An alternative OpenFst-based aligner for grapheme-to-phoneme conversion.
Tested with CMUdict, and with 1.8M entry Russian lexicon. UTF8 compliant, much lower memory than previous versions.
REQUIREMENTS: Requires OpenFst v1.4.1+. This version of OpenFst breaks compatibility with previous versions. It requires -std=c++0x. You can get it here:
http://openfst.org/twiki/pub/FST/FstDownload/openfst-1.4.1.tar.gz
USAGE:
#Basic usage
$ cd src/ && make install && cd ..
$ ./altfst-align --corpus=input.dict --verbose=2 > output.corpus
#For numerous options
$ ./altfst-align --help
#Sample toy data to illustrate default formatting
AABERG AA B ER G
AACHEN AA K AH N
A AH
AAKER AA K ER
AALSETH AA L S EH TH
AAMODT AA M AH T
AANCOR AA N K AO R
AARDEMA AA R D EH M AH
AARDVARK AA R D V AA R K
WARNING:
- Tested only on latest Ubuntu.
More or less the same thing that is in Phonetisaurus. Intended to replace M2MAligner, this version stores the alignment Fsts offline in a FarArchive during training.
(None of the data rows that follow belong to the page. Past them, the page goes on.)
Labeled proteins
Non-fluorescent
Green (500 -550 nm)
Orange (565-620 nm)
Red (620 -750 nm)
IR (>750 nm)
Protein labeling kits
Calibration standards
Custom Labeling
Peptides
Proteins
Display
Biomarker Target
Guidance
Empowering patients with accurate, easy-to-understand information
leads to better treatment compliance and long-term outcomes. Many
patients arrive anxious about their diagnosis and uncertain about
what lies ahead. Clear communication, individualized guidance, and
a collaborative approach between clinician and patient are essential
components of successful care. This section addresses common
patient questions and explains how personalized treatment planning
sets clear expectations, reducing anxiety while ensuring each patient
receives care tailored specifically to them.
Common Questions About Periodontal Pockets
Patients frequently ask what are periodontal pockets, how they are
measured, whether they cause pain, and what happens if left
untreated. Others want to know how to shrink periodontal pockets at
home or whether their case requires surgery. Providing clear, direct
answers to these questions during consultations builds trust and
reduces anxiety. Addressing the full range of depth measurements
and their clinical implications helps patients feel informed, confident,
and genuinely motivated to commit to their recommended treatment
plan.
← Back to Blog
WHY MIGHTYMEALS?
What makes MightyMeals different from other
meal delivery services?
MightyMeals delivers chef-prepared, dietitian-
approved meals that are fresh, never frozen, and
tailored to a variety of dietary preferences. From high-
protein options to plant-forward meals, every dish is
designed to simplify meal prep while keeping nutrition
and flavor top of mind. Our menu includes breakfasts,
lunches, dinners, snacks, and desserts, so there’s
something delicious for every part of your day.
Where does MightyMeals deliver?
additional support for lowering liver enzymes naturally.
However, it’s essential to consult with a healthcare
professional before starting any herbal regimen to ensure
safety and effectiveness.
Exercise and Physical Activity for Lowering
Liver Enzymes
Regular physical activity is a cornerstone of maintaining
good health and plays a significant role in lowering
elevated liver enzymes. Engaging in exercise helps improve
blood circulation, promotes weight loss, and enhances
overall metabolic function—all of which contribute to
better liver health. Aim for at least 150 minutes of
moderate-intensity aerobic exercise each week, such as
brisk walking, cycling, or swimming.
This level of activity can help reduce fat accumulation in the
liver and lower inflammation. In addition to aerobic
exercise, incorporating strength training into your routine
Achieves more or less identical accuracy on the CMU datasets (see below), but makes some important improvements:
- Extremely low memory: 300+MB -> 25MB (CMUdict)
- Roughly %10 faster.
- Hopefully better code as well.
Results are a tiny bit different to the original and produce different accuracies in the G2P model-building and decoding stages:
Original:
Words: 12000 Hyps: 12000 Refs: 12000
######################################################################
EVALUATION RESULTS
----------------------------------------------------------------------
(T)otal tokens in reference: 75790
(M)atches: 71721 (S)ubstitutions: 3630 (I)nsertions: 362 (D)eletions: 439
% Correct (M/T) -- %94.63
% Token ER ((S+I+D)/T) -- %5.85
% Accuracy 1.0-ER -- %94.15
--------------------------------------------------------
(S)equences: 12000 (C)orrect sequences: 9070 (E)rror sequences: 2930
% Sequence ER (E/S) -- %24.42
% Sequence Acc (1.0-E/S) -- %75.58
######################################################################
AltFstAligner:
Words: 12000 Hyps: 12000 Refs: 12000
######################################################################
EVALUATION RESULTS
----------------------------------------------------------------------
(T)otal tokens in reference: 75774
(M)atches: 71692 (S)ubstitutions: 3630 (I)nsertions: 366 (D)eletions: 452
% Correct (M/T) -- %94.61
% Token ER ((S+I+D)/T) -- %5.87
% Accuracy 1.0-ER -- %94.13
--------------------------------------------------------
(S)equences: 12000 (C)orrect sequences: 9066 (E)rror sequences: 2934
% Sequence ER (E/S) -- %24.45
% Sequence Acc (1.0-E/S) -- %75.55
######################################################################
I'm not sure exactly where the difference is coming from yet, but I suspect that it is not statistically significant. Could be nice for model combination.